Somehow, we then also have to merge master back into develop. This is hard because develop is protected. It would be nice if it could happen automatically -- I'll look into it.

Note that since the versioning happens via git tag, if anything goes wrong and we have to manually update the version on master, we can. This will also auto-trigger deployment.

steven-murray commented 3 years ago

Just a note that using bumpversion is really out of the question, since it requires updating text in the setup.cfg at the very least. This means we have to do it before merging, which means the git tag would point to the pre-merged commit, rather than the merged one.

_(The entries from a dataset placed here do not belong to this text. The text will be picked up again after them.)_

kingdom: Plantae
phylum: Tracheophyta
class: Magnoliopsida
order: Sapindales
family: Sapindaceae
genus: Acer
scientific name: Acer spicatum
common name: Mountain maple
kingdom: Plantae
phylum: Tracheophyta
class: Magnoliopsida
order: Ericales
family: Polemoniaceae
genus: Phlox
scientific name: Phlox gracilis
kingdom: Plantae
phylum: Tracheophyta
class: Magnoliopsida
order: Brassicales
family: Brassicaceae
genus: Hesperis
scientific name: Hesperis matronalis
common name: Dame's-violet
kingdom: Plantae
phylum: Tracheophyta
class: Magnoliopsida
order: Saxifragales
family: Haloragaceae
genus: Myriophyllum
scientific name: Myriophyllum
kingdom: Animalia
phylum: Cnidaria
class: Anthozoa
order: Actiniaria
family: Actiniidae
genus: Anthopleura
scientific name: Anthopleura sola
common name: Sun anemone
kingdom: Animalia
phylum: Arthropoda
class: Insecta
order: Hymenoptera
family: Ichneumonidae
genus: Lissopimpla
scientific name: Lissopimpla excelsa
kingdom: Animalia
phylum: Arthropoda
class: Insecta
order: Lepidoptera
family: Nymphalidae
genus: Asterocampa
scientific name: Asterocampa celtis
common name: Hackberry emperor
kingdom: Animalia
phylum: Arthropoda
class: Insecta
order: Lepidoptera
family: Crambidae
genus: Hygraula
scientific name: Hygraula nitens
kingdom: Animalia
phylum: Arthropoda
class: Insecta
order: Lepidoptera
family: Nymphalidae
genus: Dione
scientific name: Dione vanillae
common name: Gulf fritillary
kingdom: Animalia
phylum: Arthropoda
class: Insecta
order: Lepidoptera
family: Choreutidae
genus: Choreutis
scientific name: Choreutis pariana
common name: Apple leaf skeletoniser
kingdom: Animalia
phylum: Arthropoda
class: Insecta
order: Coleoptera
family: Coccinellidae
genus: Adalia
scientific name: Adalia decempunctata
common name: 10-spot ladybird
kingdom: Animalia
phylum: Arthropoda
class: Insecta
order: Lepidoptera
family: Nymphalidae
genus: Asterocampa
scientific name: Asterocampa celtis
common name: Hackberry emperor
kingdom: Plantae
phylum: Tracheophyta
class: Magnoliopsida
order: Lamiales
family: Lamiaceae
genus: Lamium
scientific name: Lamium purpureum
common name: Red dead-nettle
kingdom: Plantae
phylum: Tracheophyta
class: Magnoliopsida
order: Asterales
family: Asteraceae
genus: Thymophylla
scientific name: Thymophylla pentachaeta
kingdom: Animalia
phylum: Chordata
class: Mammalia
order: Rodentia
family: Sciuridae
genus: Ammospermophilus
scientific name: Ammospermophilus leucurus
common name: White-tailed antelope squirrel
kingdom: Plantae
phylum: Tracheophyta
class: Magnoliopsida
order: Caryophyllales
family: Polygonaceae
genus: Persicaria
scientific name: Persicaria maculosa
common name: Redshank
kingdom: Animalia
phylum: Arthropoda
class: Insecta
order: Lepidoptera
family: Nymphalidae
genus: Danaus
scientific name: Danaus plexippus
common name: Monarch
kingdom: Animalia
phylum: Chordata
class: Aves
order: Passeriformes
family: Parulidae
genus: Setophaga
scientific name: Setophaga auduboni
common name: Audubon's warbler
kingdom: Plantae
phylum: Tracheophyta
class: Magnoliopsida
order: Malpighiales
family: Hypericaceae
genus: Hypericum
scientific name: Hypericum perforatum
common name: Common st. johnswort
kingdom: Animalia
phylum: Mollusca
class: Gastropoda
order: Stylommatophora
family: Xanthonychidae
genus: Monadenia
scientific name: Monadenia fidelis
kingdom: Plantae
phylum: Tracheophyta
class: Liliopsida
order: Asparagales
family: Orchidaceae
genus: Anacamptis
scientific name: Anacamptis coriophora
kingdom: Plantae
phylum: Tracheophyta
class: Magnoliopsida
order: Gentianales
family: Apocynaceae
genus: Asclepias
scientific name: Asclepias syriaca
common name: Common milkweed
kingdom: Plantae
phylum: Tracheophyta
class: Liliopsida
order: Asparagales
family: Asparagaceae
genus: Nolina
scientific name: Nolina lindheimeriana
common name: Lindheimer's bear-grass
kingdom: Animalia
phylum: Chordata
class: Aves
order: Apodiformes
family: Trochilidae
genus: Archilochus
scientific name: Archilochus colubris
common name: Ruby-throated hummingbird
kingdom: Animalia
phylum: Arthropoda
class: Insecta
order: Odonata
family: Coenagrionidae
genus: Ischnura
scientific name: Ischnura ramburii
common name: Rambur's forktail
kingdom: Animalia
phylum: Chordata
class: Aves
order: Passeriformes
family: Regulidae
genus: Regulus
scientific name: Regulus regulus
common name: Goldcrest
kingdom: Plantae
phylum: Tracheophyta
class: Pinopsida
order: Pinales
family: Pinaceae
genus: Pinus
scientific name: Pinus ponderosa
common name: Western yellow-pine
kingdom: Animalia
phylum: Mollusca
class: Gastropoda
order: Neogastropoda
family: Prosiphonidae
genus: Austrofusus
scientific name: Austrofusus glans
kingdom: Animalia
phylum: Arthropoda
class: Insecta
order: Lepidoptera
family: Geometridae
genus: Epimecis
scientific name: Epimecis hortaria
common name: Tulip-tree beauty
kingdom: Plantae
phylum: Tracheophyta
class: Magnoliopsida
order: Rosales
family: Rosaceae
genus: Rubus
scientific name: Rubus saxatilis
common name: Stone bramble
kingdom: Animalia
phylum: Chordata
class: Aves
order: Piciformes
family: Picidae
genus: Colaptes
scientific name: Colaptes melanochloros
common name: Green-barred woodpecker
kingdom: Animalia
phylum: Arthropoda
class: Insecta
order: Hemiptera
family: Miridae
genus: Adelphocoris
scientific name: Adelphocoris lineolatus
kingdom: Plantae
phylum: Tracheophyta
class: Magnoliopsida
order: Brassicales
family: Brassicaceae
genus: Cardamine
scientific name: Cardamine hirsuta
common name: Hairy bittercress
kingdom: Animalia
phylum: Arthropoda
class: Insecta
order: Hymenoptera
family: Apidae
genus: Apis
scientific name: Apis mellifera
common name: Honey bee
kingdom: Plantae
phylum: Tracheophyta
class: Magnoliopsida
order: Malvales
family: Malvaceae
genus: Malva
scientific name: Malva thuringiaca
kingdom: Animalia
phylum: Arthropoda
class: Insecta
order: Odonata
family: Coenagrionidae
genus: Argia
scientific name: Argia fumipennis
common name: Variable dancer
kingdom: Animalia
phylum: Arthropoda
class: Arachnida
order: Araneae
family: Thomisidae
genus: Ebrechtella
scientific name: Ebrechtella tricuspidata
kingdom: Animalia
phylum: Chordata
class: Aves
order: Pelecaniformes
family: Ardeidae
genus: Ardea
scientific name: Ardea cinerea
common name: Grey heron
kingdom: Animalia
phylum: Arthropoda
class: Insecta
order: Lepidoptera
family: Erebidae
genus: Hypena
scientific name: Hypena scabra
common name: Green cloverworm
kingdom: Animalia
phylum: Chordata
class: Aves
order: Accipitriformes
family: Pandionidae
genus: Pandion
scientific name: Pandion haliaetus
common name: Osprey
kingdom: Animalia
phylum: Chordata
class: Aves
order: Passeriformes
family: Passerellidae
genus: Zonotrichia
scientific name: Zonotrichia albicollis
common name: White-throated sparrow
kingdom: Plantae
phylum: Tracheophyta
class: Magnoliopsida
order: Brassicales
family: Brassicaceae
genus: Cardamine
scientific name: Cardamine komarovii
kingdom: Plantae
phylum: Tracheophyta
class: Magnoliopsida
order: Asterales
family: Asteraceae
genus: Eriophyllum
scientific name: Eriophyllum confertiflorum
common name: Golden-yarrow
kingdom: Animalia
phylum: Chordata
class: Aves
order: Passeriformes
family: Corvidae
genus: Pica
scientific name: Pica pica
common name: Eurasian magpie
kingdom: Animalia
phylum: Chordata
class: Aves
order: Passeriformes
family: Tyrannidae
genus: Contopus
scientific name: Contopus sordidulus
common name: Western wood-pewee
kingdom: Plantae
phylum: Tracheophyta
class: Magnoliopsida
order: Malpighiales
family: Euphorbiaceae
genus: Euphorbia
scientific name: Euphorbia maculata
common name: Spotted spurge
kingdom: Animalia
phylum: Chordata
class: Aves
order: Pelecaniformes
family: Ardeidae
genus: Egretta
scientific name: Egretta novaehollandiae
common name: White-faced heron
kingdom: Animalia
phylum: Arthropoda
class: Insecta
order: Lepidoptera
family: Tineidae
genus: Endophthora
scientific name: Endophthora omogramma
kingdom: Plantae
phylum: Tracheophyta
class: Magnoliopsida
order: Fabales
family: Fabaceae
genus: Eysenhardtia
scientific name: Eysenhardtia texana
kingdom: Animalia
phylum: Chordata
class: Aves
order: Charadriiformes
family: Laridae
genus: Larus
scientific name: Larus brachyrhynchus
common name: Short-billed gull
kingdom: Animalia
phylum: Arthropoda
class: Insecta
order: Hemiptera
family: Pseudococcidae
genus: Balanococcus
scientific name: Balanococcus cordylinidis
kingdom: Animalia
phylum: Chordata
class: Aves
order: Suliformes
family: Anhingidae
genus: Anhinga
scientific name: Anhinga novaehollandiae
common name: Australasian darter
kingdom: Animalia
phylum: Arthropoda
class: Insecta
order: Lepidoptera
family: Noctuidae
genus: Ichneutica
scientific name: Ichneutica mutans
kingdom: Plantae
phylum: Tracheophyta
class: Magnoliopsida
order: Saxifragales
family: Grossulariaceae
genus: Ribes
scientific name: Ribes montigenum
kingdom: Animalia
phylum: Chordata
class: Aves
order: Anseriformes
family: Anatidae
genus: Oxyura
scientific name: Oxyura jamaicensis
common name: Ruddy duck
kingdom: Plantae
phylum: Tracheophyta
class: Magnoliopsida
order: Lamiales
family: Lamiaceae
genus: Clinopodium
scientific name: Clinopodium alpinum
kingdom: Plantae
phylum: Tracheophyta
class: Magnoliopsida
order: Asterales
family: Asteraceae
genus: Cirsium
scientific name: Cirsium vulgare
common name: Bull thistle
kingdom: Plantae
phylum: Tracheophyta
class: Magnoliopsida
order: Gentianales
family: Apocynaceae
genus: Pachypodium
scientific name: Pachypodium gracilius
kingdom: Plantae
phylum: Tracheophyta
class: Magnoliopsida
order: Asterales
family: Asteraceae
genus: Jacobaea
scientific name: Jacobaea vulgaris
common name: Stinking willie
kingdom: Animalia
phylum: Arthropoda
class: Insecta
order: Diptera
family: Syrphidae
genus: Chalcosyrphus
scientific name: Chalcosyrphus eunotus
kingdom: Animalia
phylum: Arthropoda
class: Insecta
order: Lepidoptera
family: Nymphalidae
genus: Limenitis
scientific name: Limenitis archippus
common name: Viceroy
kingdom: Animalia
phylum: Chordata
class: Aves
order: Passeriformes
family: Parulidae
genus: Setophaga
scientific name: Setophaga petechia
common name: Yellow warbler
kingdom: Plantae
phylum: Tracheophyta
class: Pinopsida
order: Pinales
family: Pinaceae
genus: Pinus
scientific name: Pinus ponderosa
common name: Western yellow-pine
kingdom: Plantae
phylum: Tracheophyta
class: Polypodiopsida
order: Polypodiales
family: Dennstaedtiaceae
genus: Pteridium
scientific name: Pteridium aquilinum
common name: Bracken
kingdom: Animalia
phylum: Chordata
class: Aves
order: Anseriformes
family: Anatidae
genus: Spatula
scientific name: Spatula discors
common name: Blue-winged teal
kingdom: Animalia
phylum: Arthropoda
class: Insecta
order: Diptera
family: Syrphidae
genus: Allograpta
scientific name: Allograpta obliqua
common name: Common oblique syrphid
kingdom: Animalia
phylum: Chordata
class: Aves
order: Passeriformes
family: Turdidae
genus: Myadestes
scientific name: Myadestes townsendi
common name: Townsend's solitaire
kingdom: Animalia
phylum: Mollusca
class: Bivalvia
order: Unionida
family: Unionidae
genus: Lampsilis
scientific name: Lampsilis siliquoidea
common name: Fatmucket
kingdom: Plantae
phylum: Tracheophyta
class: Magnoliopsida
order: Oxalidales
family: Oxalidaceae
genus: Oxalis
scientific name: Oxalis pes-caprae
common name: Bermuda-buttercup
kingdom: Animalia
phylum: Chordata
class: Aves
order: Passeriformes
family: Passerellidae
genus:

steven-murray commented 3 years ago

There's a few things that don't quite work in the above scheme:

  1. The git tag must be made on master directly. However, there's no way for master to know what kind of version bump to make, so the tag must be done locally and then git push --tags. This is annoying, but I can't find a way around it. There's no way for Github Actions to know where the merge is coming from (which is crazy!) so it can't figure out what kind of bump to do based on the branch name. I can't think of any other information that it could use, other than the commit messages, which we already decided weren't stable enough to let it happen automatically from them. So, manual it is.
  2. The way to get a release into both master and dev is just to make two PRs. That can be done manually, but I also may be able to make it semi-automatic.

One more consideration: if the "main" branch we work off is dev, we should probably make that the "default branch". Another option is to use master as our default branch, acting like dev, and make a production branch or something like that, which would act like master.

qyx268 commented 3 years ago

In this case, let's do master + production branch then.